Non-profit industrial complex

This way this conference forms part of the “non-profit industrial complex” that does not add a thing to real change because it is co-opted by the neo-liberal political and economical climate, contents itself by pleading for more civil rights, such as marriage. Your way of working and organising – all three Outgames took place in the geopolitical north, the next one will also – is typical for north based and north led organisations. Is Tamara Adrian had any influence in the politics of the conference, I am afraid that did not amount to a clear effect.
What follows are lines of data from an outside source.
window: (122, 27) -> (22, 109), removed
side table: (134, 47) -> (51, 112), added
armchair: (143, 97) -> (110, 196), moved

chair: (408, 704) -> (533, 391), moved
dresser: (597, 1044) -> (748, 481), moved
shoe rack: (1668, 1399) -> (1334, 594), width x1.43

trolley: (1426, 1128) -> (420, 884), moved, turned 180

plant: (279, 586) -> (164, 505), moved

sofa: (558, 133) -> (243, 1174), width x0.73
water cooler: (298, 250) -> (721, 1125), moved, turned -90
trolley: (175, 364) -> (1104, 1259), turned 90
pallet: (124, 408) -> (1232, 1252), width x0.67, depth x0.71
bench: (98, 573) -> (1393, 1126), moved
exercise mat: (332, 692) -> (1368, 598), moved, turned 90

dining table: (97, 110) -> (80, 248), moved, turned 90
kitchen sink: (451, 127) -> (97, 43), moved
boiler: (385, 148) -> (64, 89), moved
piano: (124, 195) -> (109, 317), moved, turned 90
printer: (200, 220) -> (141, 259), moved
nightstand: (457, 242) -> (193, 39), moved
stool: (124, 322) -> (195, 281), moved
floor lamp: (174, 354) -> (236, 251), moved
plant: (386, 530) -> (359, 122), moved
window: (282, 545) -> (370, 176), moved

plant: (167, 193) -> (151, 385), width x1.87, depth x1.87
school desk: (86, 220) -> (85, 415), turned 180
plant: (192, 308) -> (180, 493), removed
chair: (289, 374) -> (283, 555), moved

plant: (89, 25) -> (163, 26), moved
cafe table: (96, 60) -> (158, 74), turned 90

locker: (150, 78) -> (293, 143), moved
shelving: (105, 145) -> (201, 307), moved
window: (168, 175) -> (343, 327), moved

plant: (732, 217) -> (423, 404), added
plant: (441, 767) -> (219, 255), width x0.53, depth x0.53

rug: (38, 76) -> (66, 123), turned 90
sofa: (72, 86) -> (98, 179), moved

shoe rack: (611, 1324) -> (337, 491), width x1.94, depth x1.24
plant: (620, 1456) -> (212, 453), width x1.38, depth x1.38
My critique comes from the ground, not from inside an ivory tower. I hear and see friends and activists struggle, being excluded for gender non-conformity, ending up in shitty low paying call centre jobs – if at all. I wish, I demand a movement that engages with human rights on the issues of sex, gender identity and expression, and sexuality. For everyone. Not all homosexuals are gay or lesbian, not all deviant gender expressions are trans*. A movement that does not take into account that legislation is not the same as real change. Unless all are free, no one is really free. If we do not fight for the rights of the least powerful, we will fail as a global movement for social justice and be complicit in the breakdown of the rights world currently so under stress.

Next!

I am sorry but I am not impressed by the effort. This way GLISA human rights conferences form an opportunity to miss and GLISA should to reflect on their ideals and how to in a better way couple sports, culture and human rights. It was Just Not Good Enough. This did not work. You are the weakest link, goodbye!